いつしか追い払うのも面倒になるくらい、羽柴と話す時間は長くなっていった。
「他者、特に弱いものへ感情移入しやすい。だから”あの日”も暴走しちまったんだろうな」
俺は小さく唇を噛みしめる。
―――あの日。
俺は怒りによって文字通り、我を忘れてしまった。
そして思い出す、こうなる前のあいつとの思い出を。
◆ ◆ ◆
俺はお世辞にも真面目な生徒とは言えなかった。
授業はサボるし、自他校問わず喧嘩ばかりしていたから教師からは問題児扱いをされていた。
とはいえ俺は売られた喧嘩を買っていただけで、どんな奴でも手を出されない限り自分から殴ったりはしなかった。

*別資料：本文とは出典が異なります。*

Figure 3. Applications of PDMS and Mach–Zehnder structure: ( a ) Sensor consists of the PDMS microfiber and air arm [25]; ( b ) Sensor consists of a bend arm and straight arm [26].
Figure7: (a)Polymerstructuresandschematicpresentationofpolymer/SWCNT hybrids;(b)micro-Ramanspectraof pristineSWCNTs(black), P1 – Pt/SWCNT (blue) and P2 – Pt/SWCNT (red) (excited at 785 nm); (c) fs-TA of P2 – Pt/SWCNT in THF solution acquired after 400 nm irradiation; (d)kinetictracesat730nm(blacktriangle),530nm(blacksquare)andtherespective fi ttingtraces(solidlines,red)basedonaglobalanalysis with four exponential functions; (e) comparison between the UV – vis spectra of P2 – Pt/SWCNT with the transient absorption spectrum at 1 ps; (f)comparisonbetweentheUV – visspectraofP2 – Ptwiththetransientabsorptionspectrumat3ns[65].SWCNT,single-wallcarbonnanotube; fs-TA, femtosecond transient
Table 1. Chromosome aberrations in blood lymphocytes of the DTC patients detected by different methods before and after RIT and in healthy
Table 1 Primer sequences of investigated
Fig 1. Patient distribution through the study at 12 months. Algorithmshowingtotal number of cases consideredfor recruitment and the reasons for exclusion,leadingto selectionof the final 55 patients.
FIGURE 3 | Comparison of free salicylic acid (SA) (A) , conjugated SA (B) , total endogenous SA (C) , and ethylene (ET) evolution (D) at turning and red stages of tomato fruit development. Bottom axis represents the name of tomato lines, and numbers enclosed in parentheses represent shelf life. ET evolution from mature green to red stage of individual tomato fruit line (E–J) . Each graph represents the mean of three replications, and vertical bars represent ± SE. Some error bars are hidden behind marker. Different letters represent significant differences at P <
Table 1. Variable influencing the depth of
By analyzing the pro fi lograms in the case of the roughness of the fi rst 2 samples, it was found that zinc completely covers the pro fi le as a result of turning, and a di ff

どんなに不利でも絶対勝とうとするのは、二度と喧嘩を売られないためだ。
それでも噂は広がるし、俺がそんな事考えて喧嘩してるなんて思ってる奴は誰もいない。
絶えない生傷と、尾ひれが大きくなっていく噂話で、俺は学校からは孤立していた。
そんな俺にも、《鳴海》という名前の、友人と呼べるクラスメイトが一人だけいた。
俺の友人というには見た目も性格も、あまりにも大人しくて、気の小さい奴だった。
つるむようになったきっかけは些細なことだった。
中学三年に上がった頃。
学校に向かう近道に路地裏を歩いていた途中、嗅ぎ慣れた臭いに俺の足が止まった。
(血の、におい)
次いで聞こえくる悲鳴にも似た誰かの謝る声。複数人の怒号。
ここまで揃えばこの先に見える状況は、嫌でもわかる。
「邪魔なんだけど」
見えたのは三人の男――二人は見た目が派手な痩男で、もう一人は明らかに体格もでかい坊主頭――と、地面にうずくまる男だった。
三人組の方は着ている制服から、近所の有名な不良校の高校生だとわかった。
普段はこんな朝からいるような連中ではないのに、ツイてない。
うずくまっている方については、俺と同じ制服を着ているが、知り合いかはわからない。
「ンだよ。今取り込み中だ、あっち行ってな」
喋った瞬間息とともに漂ってくる酒の臭い。今日は月曜。
恐らく日曜から朝まで飲み明かした帰りだと悟る。
「俺だって学校行く途中なんだ、そっちがどけよ」
構わず先を行こうとすると、不良の一人が俺に大股で歩み寄り、壁のように立ち塞がった。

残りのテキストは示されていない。